Thanks for reviewing!
On Wed, Apr 08, 2026 at 11:41:32AM +0900, Michael Paquier wrote:
> TBH, I am not convinced that this optimization in the control file is
> worth it. minRecoveryPoint refers to a state where the on-disk pages
> are all consistent based on their stored LSNs, see also the
> cross-check that we do at the end of recovery in the event of
> inconsistent pages. In most cases (say in the 99%-ish range), we will
> have page flushes, making it non-relevant.
I understand your point about minRecoveryPoint being primarily about on-disk
page consistency.
However, this value is also exposed via pg_controldata and used by external
tools - for example, pg_rewind reads it to determine where to start replaying
WAL. Third-party backup/recovery tools (like the project I'm working on) may
rely on it to verify that recovery has actually reached a specific restore
point. When the value is behind the actual replay position, these tools can
draw incorrect conclusions.
> With time, I have also learnt the hard way that the less code paths
> that update minRecoveryPoint in the control file, as well as the local
> copies, the better. Simplifying this code is something we should try
> to work on. Complicating it more has less value.

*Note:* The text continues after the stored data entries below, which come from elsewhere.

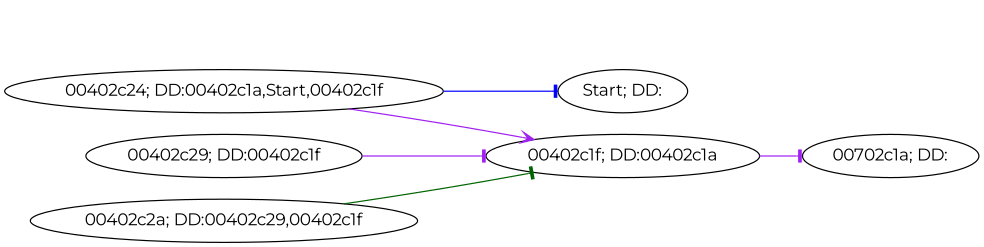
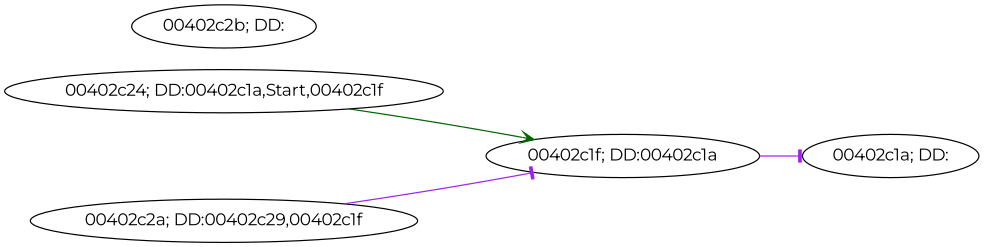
  digraph {
    fontname=Montserrat
    rankdir=LR
    node [fontname=Montserrat]
    edge [arrowhead=tee color=purple fontname=Montserrat]
-   n1 [label="Start; DD:"]
-   n2 [label="00702c1a; DD:"]
+   n2 [label="00402c1a; DD:"]
    n3 [label="00402c1f; DD:00402c1a"]
    n4 [label="00402c24; DD:00402c1a,Start,00402c1f"]
-   n5 [label="00402c29; DD:00402c1f"]
    n6 [label="00402c2a; DD:00402c29,00402c1f"]
+   n7 [label="00402c2b; DD:"]
    n3 -> n2
-   n4 -> n1 [color=blue]
-   n4 -> n3 [arrowhead=vee]
-   n5 -> n3
-   n6 -> n3 [color=darkgreen]
+   n4 -> n3 [arrowhead=vee color=darkgreen]
+   n6 -> n3
  }
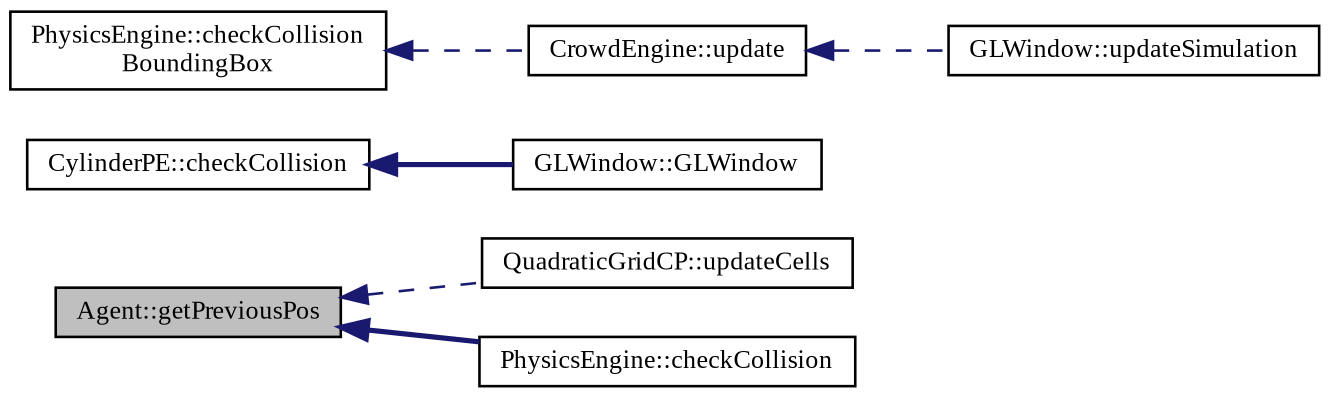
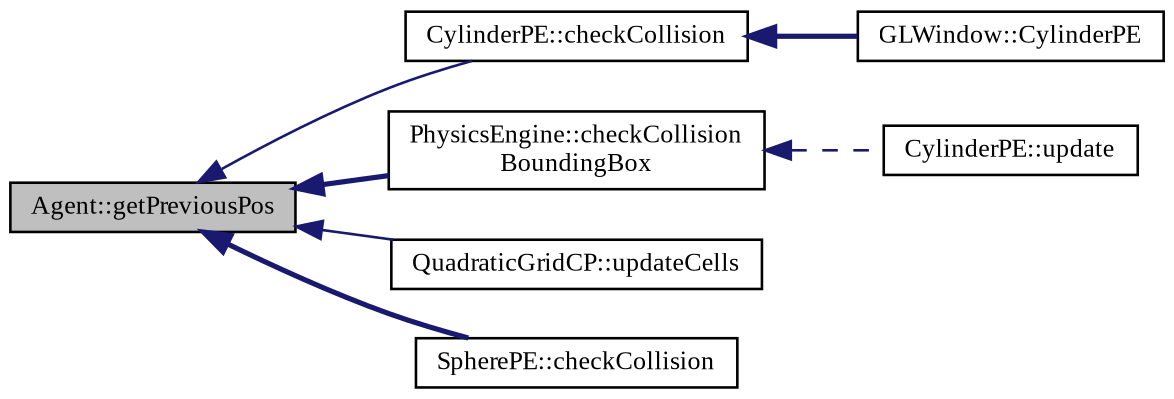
  digraph {
    fontname="Liberation Serif"
    rankdir=LR
    node [color=black fillcolor=white fontname="Liberation Serif" fontsize=10 shape=record style=filled]
    edge [color=midnightblue dir=back fontname="Liberation Serif" fontsize=10 labelfontname=FreeSans labelfontsize=10 style=bold]
    n1 [fillcolor=grey75 fontcolor=black height=0.2 label="Agent::getPreviousPos" width=0.4]
    n2 [height=0.2 label="CylinderPE::checkCollision" width=0.4]
    n3 [height=0.2 label="PhysicsEngine::checkCollision\lBoundingBox" width=0.4]
    n4 [height=0.2 label="QuadraticGridCP::updateCells" width=0.4]
-   n5 [height=0.2 label="PhysicsEngine::checkCollision" width=0.4]
-   n6 [height=0.2 label="GLWindow::GLWindow" width=0.4]
-   n7 [height=0.2 label="CrowdEngine::update" width=0.4]
-   n8 [height=0.2 label="GLWindow::updateSimulation" width=0.4]
-   n1 -> n4 [style=dashed]
+   n5 [height=0.2 label="SpherePE::checkCollision" width=0.4]
+   n6 [height=0.2 label="GLWindow::CylinderPE" width=0.4]
+   n7 [height=0.2 label="CylinderPE::update" width=0.4]
+   n1 -> n2 [style=solid]
+   n1 -> n3
+   n1 -> n4 [style=solid]
    n1 -> n5
    n2 -> n6
    n3 -> n7 [style=dashed]
-   n7 -> n8 [style=dashed]
  }
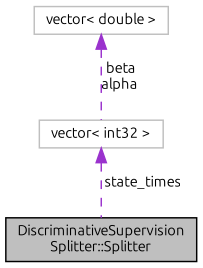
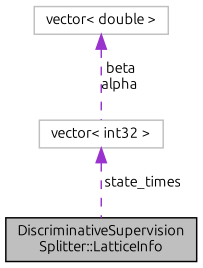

Agree. Note that this patch actually removes a code path rather than adding one
- the previous lastCheckPointEndPtr update is subsumed by the GetCurrentReplayRecPtr()
call, the complexity is roughly the same in terms of code paths and logic (I think).
> If we decide that this optimization is worth having, I am going to
> request a TAP test to validate the behavior you'd expect out of it.
PATCH v3 attached, which includes a TAP test covering multiple scenarios:
shutdown with and without a preceding CHECKPOINT, as well as promote and
pause actions for completeness. The test verifies that minRecoveryPoint
reaches at least the restore point LSN in each case.